__EXERCISE REQUIREMENTS__.
Whenever the string "anchor" turns up in a line below, that line should be copied.

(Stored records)

· · · · ·

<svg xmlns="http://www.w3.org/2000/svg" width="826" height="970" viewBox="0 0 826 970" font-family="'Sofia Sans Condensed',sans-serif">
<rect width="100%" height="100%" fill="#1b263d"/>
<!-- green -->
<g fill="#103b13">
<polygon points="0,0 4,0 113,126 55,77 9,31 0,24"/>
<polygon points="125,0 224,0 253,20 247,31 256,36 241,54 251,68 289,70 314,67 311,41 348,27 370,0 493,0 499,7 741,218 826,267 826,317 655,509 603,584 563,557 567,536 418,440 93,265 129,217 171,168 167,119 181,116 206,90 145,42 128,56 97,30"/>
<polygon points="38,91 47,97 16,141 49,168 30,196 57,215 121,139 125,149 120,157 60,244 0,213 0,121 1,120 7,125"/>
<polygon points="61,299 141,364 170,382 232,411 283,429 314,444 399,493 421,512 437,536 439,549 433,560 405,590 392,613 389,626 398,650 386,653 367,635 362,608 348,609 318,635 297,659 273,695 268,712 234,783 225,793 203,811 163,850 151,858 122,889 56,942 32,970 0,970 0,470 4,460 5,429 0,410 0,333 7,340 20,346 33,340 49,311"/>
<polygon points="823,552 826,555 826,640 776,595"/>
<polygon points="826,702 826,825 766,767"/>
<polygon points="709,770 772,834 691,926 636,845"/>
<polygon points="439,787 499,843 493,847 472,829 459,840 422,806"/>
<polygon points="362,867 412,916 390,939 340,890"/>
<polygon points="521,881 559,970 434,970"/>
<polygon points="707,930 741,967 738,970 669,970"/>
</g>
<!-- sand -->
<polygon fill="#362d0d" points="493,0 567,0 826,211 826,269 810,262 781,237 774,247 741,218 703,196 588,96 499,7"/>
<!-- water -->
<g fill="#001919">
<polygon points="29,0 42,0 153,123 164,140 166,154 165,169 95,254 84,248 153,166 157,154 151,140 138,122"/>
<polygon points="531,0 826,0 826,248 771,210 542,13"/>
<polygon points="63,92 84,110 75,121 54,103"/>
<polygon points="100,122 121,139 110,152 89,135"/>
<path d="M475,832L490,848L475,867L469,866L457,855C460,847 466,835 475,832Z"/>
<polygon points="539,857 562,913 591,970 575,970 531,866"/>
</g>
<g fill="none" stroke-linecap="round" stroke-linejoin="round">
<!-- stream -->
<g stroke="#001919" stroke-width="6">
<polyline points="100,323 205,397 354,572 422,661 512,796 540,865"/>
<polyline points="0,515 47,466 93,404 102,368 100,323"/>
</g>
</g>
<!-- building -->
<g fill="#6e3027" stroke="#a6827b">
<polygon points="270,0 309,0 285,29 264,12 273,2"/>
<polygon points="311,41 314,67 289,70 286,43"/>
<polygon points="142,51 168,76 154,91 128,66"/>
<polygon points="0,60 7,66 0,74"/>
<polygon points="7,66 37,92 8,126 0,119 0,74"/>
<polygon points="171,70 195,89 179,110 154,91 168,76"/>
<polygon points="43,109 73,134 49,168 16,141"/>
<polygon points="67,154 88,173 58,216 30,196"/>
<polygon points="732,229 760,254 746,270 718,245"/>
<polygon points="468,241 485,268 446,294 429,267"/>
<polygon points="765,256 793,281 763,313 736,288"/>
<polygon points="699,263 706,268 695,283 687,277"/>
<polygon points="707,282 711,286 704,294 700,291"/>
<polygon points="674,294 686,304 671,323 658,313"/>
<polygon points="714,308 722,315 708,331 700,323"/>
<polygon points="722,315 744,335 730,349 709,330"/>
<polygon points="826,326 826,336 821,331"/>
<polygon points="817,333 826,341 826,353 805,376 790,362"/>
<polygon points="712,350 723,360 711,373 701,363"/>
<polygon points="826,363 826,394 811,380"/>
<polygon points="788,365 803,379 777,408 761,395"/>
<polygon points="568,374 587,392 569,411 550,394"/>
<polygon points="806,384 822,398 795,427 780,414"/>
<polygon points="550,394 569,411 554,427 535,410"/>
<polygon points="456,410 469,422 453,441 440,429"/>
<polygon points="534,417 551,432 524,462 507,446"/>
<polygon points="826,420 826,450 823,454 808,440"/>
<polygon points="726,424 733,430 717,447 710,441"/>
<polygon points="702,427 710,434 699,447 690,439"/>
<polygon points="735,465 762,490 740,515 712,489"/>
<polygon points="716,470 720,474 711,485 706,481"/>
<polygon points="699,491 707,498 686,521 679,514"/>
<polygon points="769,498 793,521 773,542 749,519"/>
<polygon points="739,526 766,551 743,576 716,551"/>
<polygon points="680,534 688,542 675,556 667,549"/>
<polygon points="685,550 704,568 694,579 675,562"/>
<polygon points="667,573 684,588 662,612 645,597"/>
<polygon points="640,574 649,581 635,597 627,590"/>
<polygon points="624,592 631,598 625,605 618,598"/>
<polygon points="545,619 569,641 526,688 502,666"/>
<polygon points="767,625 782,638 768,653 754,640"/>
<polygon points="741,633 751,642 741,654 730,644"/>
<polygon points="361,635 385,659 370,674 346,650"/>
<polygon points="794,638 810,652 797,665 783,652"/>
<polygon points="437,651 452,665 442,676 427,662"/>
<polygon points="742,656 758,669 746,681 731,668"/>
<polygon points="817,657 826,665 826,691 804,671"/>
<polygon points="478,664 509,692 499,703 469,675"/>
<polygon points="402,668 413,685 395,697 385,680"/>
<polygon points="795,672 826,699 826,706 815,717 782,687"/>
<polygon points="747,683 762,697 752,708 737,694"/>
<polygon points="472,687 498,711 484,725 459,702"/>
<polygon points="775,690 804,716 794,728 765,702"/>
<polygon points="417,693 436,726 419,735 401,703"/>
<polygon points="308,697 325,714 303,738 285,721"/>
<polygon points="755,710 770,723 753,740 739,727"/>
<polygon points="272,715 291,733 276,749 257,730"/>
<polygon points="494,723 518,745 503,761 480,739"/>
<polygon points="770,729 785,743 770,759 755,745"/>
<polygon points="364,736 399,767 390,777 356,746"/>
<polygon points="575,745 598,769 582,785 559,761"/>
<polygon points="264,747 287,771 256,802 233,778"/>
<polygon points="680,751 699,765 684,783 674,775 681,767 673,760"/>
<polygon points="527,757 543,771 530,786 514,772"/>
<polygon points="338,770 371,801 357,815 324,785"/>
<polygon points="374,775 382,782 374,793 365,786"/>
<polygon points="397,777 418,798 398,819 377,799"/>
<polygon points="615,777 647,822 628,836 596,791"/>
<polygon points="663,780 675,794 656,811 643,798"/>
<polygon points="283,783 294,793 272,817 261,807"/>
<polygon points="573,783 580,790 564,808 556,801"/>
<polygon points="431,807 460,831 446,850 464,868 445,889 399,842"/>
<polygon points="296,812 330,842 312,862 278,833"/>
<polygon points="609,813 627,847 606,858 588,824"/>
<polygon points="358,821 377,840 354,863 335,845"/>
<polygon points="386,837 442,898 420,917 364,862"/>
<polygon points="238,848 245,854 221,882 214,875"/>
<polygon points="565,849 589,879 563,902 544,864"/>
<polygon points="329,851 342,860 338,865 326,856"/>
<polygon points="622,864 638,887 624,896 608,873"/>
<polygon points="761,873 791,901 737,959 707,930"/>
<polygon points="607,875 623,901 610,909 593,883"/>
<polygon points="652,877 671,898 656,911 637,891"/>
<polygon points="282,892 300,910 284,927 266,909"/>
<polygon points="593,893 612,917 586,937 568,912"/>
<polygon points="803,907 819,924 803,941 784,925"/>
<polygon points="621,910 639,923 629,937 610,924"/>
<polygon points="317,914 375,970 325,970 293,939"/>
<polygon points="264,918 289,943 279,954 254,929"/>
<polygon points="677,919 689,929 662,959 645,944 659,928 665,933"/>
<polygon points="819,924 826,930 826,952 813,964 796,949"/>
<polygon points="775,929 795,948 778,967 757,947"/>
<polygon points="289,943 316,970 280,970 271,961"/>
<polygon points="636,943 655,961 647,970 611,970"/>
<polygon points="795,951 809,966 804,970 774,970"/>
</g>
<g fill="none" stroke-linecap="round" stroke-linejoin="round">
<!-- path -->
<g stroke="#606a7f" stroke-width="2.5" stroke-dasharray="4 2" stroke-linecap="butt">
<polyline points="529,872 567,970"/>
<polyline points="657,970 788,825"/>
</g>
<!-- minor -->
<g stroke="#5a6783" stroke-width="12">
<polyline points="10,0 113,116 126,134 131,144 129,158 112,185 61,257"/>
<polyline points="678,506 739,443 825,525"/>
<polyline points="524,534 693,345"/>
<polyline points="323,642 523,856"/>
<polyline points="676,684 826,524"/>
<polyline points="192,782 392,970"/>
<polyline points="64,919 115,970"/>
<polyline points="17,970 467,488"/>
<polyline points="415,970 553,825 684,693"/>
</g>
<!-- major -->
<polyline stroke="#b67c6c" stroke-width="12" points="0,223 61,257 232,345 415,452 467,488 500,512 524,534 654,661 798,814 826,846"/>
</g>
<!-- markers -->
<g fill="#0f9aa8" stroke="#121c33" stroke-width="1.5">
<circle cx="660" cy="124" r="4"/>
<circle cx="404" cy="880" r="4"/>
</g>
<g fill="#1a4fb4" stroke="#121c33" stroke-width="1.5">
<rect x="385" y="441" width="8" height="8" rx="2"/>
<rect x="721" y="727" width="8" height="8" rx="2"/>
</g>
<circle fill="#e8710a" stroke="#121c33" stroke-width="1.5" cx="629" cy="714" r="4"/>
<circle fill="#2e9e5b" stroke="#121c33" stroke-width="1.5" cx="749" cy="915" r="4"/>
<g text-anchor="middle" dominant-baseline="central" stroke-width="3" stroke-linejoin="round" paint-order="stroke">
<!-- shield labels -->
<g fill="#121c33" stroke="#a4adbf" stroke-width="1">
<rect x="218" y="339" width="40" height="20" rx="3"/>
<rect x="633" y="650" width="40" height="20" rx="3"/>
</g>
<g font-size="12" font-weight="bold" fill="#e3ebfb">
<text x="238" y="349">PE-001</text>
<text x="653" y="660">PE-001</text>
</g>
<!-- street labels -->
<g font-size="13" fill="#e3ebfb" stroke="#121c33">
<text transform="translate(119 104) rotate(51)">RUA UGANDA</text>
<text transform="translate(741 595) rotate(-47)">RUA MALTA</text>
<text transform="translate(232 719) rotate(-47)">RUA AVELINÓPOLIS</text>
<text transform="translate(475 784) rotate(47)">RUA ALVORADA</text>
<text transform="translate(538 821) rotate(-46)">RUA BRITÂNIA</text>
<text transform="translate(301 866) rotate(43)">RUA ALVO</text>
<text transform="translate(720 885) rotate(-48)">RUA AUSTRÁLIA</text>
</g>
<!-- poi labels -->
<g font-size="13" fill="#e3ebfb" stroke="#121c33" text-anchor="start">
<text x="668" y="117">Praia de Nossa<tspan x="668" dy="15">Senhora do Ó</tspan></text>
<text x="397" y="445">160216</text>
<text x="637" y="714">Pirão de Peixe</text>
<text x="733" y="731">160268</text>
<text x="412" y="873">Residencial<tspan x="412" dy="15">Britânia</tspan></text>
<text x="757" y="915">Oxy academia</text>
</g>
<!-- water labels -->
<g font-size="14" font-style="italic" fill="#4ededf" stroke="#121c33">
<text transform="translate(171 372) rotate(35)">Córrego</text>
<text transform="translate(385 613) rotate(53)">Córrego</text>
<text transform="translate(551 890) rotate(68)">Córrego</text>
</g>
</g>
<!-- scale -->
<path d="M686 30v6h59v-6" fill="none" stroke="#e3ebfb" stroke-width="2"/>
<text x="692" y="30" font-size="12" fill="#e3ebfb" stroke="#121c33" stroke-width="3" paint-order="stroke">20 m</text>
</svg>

· · · · ·

__EXERCISE SOLUTION__.
<g text-anchor="middle" dominant-baseline="central" stroke-width="3" stroke-linejoin="round" paint-order="stroke">
<g font-size="13" fill="#e3ebfb" stroke="#121c33" text-anchor="start">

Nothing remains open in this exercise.